24 Abandoned Seafarers Return Home After 3 Month Ordeal
A group of 24 seafarers abandoned since July after their ships were detained in Ravenna Port in Italy for alleged non-payment of bunker supplies has finally been repatriated. The seafarers were crew members on board the Maltese-flagged chemical tanker Gobustan and the general cargo vessel Sultan Bey also registered in Malta.
Their ordeal began when the Gobustan was seized where it arrived on 8th July for alleged non-payment by the shipowner to the fuel supplier. The crew was not allowed to get off the ship as they are non-Schengen citizens and due to COVID-19 restrictions, so the ship was moored at the cruise terminal in Porto Corsini.
Days later, on 16th July the Sultan Bey, en route from Istanbul, was also detained by the Italian authorities, after docking at the Ravenna Bulk Terminal, due to the ship owner’s alleged outstanding debts.
Global maritime charity Stella Maris (formerly known as Apostleship of the Sea) and the Ravenna’s Seafarers’ Welfare Committee stepped in to support the stranded crew members, working together with local organizations to ensure that food, supplies, and fresh drinking water was available to the seafarers.
Stella Maris in the UK made a grant of £2,000 to its colleagues in Ravenna to help with the purchase of supplies for the men while plans were put in place for the seafarers’ repatriation. The crew of the Gobustan was repatriated on 3rd and 4th October while the Sultan Bey crew went home on 23rd and 24th October.
Expressing his thanks to Stella Maris, Carlo Cordone, President of Ravenna’s Seafarers’ Welfare Committee said it had been an uphill struggle to get the seafarers repatriated, due to various challenges.
These included: air traffic bans due to Covid-19, arranging rapid response Covid-19 tests for crew members (and getting the results within 12 hours instead of the usual 24 to 48 hours), obtaining an extension from 48 hours to 72 hours of the Covid-19 free certificate from the Consul of Azerbaijan for the Azerbaijani crew and getting visa extensions for them.
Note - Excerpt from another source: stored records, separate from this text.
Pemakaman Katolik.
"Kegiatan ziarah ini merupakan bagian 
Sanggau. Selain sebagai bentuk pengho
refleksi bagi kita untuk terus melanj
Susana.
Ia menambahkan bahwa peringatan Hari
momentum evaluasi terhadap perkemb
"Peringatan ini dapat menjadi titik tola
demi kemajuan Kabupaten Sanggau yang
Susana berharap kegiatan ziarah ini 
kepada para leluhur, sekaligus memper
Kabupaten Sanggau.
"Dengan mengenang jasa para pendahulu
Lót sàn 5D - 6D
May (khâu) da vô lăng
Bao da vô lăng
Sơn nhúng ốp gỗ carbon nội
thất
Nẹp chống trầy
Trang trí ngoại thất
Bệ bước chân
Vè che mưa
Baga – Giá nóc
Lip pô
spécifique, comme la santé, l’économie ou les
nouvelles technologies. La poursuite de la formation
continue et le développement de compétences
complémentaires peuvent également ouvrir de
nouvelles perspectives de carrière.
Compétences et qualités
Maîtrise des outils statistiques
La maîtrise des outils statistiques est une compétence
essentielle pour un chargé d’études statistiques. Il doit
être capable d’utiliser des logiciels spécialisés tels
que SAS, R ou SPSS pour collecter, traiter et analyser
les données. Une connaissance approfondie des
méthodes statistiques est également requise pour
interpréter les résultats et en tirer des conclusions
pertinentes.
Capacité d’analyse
To add to all this, the war between Azerbaijan and Armenia with the high risk of airport closures made crew repatriation a very difficult and demanding task.
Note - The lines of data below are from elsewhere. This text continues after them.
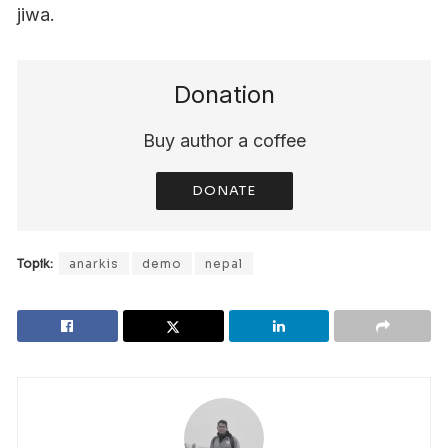
jiwa.
Donation
Buy author a coffee
DONATE
Topik:
anarkis
demo
nepal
“This complex job, which led to excellent results and brought us at the side of these seafarers all the time, has been possible thanks to the support of many people involved, who got busy to answer our cry for help right away; thanks to the good spirit of cooperation between companies and institutions typical of our port and thanks to our ability to come together as a team in face of humanitarian emergencies,” Mr Cordone said.
“I can assure you that the shiny eyes of those men who had been permitted to go back home at last deeply moved me and paid me back for the huge efforts of the last few months. A heartfelt thanks to everybody!” he added.
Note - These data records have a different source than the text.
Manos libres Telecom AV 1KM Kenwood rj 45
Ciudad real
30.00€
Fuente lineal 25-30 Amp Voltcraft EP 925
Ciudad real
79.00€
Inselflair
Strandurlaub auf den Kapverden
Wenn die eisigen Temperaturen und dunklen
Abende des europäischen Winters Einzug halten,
Martin Foley, Stella Maris Europe Regional Coordinator said the successful outcome demonstrated the strength of Stella Maris’ network of over 200 chaplains and 700 volunteers in ports all over the world.
“Stella Maris is the world’s largest ship visiting network and these cases show that our presence in ports and ability to work closely with other agencies are vital in ensuring seafarers’ rights are upheld, especially in times of crisis,” he said.